◆ Dataset entries ◆
Start of Block

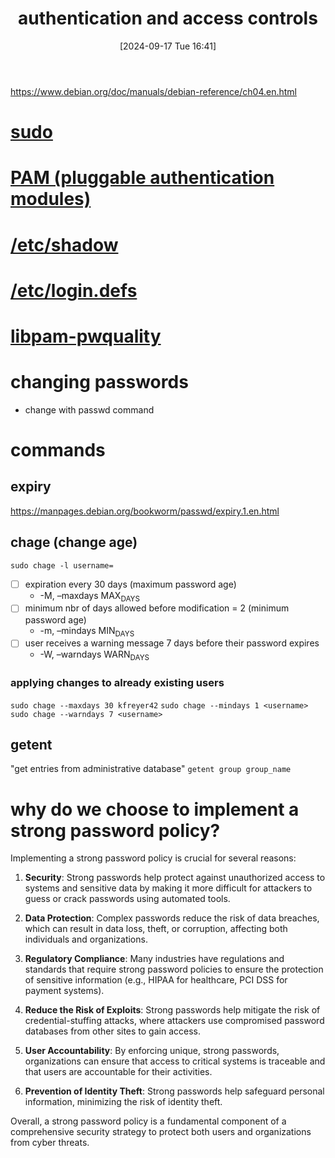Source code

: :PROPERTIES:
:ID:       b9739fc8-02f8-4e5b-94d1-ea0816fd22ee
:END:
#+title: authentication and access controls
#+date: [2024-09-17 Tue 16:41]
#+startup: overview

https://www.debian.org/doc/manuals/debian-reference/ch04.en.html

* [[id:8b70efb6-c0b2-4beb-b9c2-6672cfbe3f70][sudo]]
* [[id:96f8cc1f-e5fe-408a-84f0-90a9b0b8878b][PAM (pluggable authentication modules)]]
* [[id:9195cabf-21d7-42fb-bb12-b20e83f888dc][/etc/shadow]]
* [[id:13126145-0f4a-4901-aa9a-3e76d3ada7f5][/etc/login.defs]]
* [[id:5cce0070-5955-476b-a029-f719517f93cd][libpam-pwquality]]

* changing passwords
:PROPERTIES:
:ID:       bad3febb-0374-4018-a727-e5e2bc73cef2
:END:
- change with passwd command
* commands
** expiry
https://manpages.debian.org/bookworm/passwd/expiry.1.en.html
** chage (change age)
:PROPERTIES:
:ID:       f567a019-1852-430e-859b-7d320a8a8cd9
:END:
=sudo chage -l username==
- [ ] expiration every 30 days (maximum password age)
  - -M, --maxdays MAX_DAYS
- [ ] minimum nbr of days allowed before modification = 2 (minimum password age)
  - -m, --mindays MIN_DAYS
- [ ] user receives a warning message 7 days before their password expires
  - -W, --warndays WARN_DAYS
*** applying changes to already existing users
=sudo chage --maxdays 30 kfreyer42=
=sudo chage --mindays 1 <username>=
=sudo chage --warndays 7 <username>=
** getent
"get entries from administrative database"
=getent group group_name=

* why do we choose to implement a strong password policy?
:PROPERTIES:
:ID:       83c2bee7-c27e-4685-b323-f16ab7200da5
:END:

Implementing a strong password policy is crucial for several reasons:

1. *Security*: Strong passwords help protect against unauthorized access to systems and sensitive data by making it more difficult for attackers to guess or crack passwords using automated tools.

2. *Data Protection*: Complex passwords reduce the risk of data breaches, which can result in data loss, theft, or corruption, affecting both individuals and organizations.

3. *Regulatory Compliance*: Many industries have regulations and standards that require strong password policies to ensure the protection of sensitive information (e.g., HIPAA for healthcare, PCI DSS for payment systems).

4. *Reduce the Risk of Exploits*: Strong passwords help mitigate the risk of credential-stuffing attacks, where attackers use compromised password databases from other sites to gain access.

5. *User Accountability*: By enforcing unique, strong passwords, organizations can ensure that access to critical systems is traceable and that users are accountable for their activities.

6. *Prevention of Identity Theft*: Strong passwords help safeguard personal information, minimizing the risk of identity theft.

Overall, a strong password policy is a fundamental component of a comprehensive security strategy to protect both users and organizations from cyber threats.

End of Block

Scan the entries for lines holding the string "that", then copy every one of them.

◆ Result ◆
3. *Regulatory Compliance*: Many industries have regulations and standards that require strong password policies to ensure the protection of sensitive information (e.g., HIPAA for healthcare, PCI DSS for payment systems).
5. *User Accountability*: By enforcing unique, strong passwords, organizations can ensure that access to critical systems is traceable and that users are accountable for their activities.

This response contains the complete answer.